Switch "secteur" to "domaine" in these lines and write them out again, leaving everything else unchanged.

(Saved entries)
##############################
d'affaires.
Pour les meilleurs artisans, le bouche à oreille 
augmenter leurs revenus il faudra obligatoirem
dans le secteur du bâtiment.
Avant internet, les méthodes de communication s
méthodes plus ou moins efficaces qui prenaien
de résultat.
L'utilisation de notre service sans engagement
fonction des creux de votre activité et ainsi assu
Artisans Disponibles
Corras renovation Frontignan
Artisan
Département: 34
##############################
▶ [Answer space]
d'affaires.
Pour les meilleurs artisans, le bouche à oreille 
augmenter leurs revenus il faudra obligatoirem
dans le domaine du bâtiment.
Avant internet, les méthodes de communication s
méthodes plus ou moins efficaces qui prenaien
de résultat.
L'utilisation de notre service sans engagement
fonction des creux de votre activité et ainsi assu
Artisans Disponibles
Corras renovation Frontignan
Artisan
Département: 34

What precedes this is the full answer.